Of course, bankers know that they are not supposed to give loans to irresponsible people just as governments know that they are not supposed to spend* on worthless projects. Yet they do it anyway because it brings high profits for themselves in the guise of helping the people.
The same thing happened during the Latin American debt crisis where huge amounts of onerous debts were given to dictators who never really could pay them back. The Greek debt crisis is similar to the Latin American debt crisis.
Smith would simply throw away such corrupt policies:
Such regulations may be considered a violation of natural liberty. But those exertions of the natural liberty of a few individuals which might endanger the security of the whole society, should be restrained by the laws of all governments. The Simple Wealth of Nations, Book 2
Based on the chart below, Greece’s government spending, as a percentage of GDP, has been high since 2004 and highest in 2009, higher than Spain or Ireland (except for 2010).
In short, Greece’s monetary problem, sparked by the 2008 Credit Crunch, exposed its fiscal problem: that its government was spending non-productively and unsustainably while banks kept on feeding it. This in turn is likely due to Greece seeing EU membership as its ticket to riches:
Austerity and high taxes are mercantile solutions which work well for businesses but not for society. If a business is in trouble, it can simply lay off or remove excess workers. But if a society or family is in trouble, it cannot remove its citizens or family members by forcing them to go overseas or to die from disease or suicide.
Instead, society or family members naturally share the burden for the sake of the well-being of the collective, something that would not make sense among competing businesses.
The Solution: Pool Clearing
The natural response to the shortage of money is to pay in kind. Instead of raising taxes, the EU can set up a clearing fund in France and Germany where French and German importers of Greek products can pay into. Part of the proceeds can then go directly to the creditor banks. France and Germany can then encourage their people to import more Greek items in order to give liquidity to their own banking systems.

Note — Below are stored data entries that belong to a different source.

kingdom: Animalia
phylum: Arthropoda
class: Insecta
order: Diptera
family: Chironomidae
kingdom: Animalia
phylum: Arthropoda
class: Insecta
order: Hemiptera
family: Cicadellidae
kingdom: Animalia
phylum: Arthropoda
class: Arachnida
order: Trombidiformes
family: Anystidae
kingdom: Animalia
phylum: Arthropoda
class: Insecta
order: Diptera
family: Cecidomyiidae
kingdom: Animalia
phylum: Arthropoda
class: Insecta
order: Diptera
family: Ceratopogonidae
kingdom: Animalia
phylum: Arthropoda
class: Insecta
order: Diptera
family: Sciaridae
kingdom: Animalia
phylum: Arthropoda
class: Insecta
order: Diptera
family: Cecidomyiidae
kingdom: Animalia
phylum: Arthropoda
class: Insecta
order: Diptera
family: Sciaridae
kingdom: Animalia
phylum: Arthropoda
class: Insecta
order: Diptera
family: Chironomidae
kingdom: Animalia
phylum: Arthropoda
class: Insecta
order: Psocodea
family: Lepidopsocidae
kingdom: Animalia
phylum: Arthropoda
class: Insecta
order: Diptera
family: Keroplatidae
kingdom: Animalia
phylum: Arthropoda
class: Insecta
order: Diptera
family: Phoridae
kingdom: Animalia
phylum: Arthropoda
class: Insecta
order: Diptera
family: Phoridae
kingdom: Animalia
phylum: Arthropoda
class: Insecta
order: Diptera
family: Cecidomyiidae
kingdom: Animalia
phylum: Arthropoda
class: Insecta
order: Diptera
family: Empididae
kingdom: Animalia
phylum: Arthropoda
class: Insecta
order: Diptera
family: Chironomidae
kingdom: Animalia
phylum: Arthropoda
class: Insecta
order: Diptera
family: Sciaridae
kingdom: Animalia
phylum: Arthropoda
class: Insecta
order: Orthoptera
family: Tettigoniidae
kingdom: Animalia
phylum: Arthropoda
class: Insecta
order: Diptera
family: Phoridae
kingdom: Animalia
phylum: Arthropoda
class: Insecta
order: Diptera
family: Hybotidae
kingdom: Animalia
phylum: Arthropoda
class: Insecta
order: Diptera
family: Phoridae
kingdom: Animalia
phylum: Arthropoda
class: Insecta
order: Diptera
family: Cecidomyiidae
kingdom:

Likewise, Greece will set up a clearing fund for its EU imports, so that the Greek Euros can go directly to pay the debt. In this way, the debt will be paid by the Greeks paying for EU imports into their clearing fund and by EU citizens paying for Greek products into theirs. The debt is paid by enticing production and trade instead of austerity and increased taxation.
In effect, the clearing funds unify the EU states into a barter union to offset the problems of their monetary union. This keeps individual member states independent and able to state their own fiscal policies without needing a fiscal union*.
*A fiscal union is a mercantile solution similar to a corporation buying its suppliers and customer-companies in order to vertically integrate for greater efficiency. It would be a sort of imperialism among nations.
Pool Clearing for Services
As Greece is a country for tourism and hospitality, we can extend pool clearing to Greek services to pay off the debt faster.
- EU citizens can deposit Euros into their nation’s sub-clearing fund aimed for Greek tourism
- They can use their deposit to book hotels and prepay services
- Part of the payment will go directly to the creditor bank
- The EU can encourage its citizens to avail of Greek tourism and deposit into the fund to pay off the debt faster
To further raise tourism revenue and make it regular, the EU could make Greece a permanent Olypmics or sporting competition site for Europe so that the spending for the 2004 Olympics would not go to waste. This would make sense since Greece was the original birthplace of both ancient (Olympia) and modern olympics (Athens, 1859).